“Tactical Augmented Reality” will provide a video game-like heads-up display to soldiers for superior situational awareness in the field.

It looks similar to a pair of night vision goggles but is far more. Tactical Augmented Reality (TAR) replaces both NVGs and GPS while offering real-time visual cues and vital data directly to soldiers.

Richard Nabors is an associate for strategic planning at U.S. Army Research, Development and Engineering Command’s Communications-Electronics Research, Development and Engineering Center, or CERDEC. He spoke about TAR at the Pentagon’s most recent Lab Day.

Nabors described the hand-held GPS system that most soldiers currently employ. It depends on geo-registering, a technology which allows soldiers to approximate their position if they have aligned an image they can observe with a reference image. The TAR system will handle this process automatically, allowing soldiers to more precisely know not only their own position but that of allied and enemy forces.

Staff Sgt. Ronald Geer, a counterterrorism non-commissioned officer at CERDEC’s Night Vision and Electronics Sensors Directorate, said soldiers won’t even need an independent GPS device at all. Instead of fiddling with the accessory, they will simply see a map overlaid on the terrain in front of them through a helmet-mounted eyepiece.

The TAR is connected to a tablet on their belt, as well as the thermal sight on their rifle. This creates a seamless HUD with more similarities to video games than to anything we’ve seen in military tech thus far. The soldier can use the gun as a deadly periscope, lifting it above cover without exposing themselves to danger.

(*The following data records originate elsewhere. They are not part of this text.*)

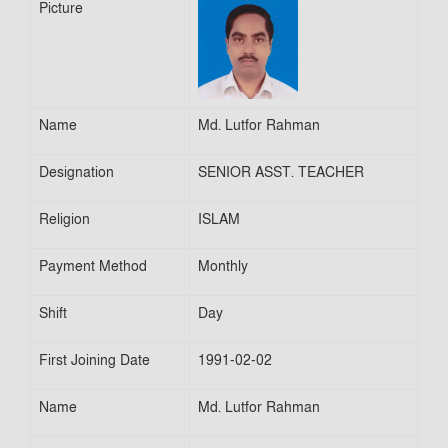
Picture
Name
Md. Lutfor Rahman
Designation
SENIOR ASST. TEACHER
Religion
ISLAM
Payment Method
Monthly
Shift
Day
First Joining Date
1991-02-02
Name
Md. Lutfor Rahman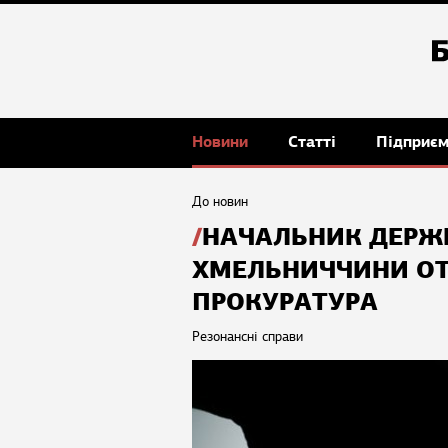
Новини
Статті
Підприє
До новин
НАЧАЛЬНИК ДЕРЖ
ХМЕЛЬНИЧЧИНИ ОТР
ПРОКУРАТУРА
Резонансні справи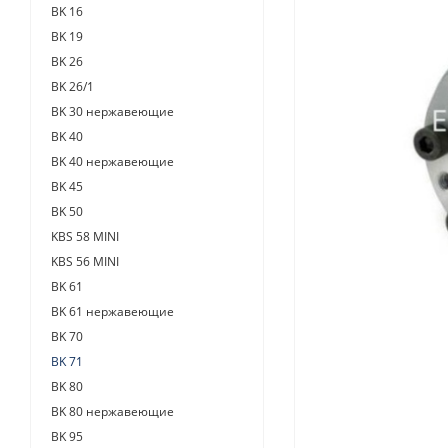
BK 16
BK 19
BK 26
BK 26/1
BK 30 нержавеющие
BK 40
BK 40 нержавеющие
BK 45
BK 50
KBS 58 MINI
KBS 56 MINI
BK 61
BK 61 нержавеющие
BK 70
BK 71
BK 80
BK 80 нержавеющие
BK 95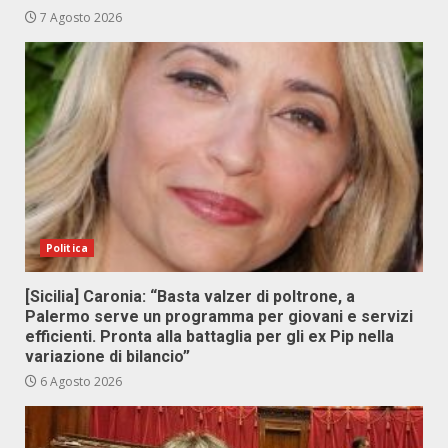
7 Agosto 2026
Politica
[Sicilia] Caronia: “Basta valzer di poltrone, a
Palermo serve un programma per giovani e servizi
efficienti. Pronta alla battaglia per gli ex Pip nella
variazione di bilancio”
6 Agosto 2026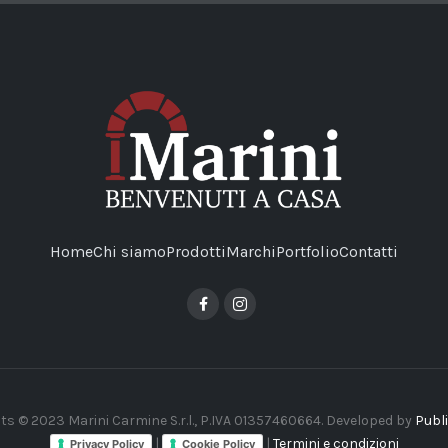
Home
Chi siamo
Prodotti
Marchi
Portfolio
Contatti
ts © 2023 Marini Carmine S.r.l., P.IVA 01357460664. Developed by
Publi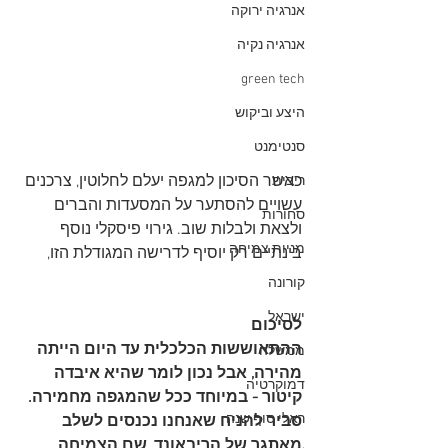
אנרגיה ירוקה
אנרגיה נקיה
green tech
היצע וביקוש
סנטימנט
כאשר הסיכון למגפה יעלם לחלוטין, צרכנים 
ריבית
עשויים להסתער על המסעדות והברים 
סחורות
ולצאת ולבלות שוב. גירוי פיסקלי נוסף 
מניות צמיחה
בינתיים רק יוסיף לדרישה המגודלת הזו,
קורונה
ישראל
לסיכום
ההתאוששות הכלכלית עד היום הייתה 
ממשלה
מהירה, אבל נכון לומר שהיא איבדה 
דמוקרטיה
קיטור - במיוחד ככל שהמגפה מחמירה. 
ראלי סוף שנה
סביר להניח שאנחנו נכנסים לשלב 
מאתגר של הריבאונד, שם הצמיחה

The device can split its screen to give feedback from both the eyepiece and the sight, so a soldier can also look in multiple directions simultaneously. In fact, these visuals can be shared with other soldiers, giving the entire squad a level of collective intelligence that could change the entire way in which we approach tactical situations.

David Fellowes, an electronics engineer at CERDEC, expects the devices to both save lives and contribute to the success of future missions. It’s not hard to see why. They have been working since 2008 to develop the necessary miniaturization technology to allow for these highly-detailed dynamic visuals to fit on the one-inch display.

After nearly a decade of development, the U.S. Army is turning Ghost Recon into reality.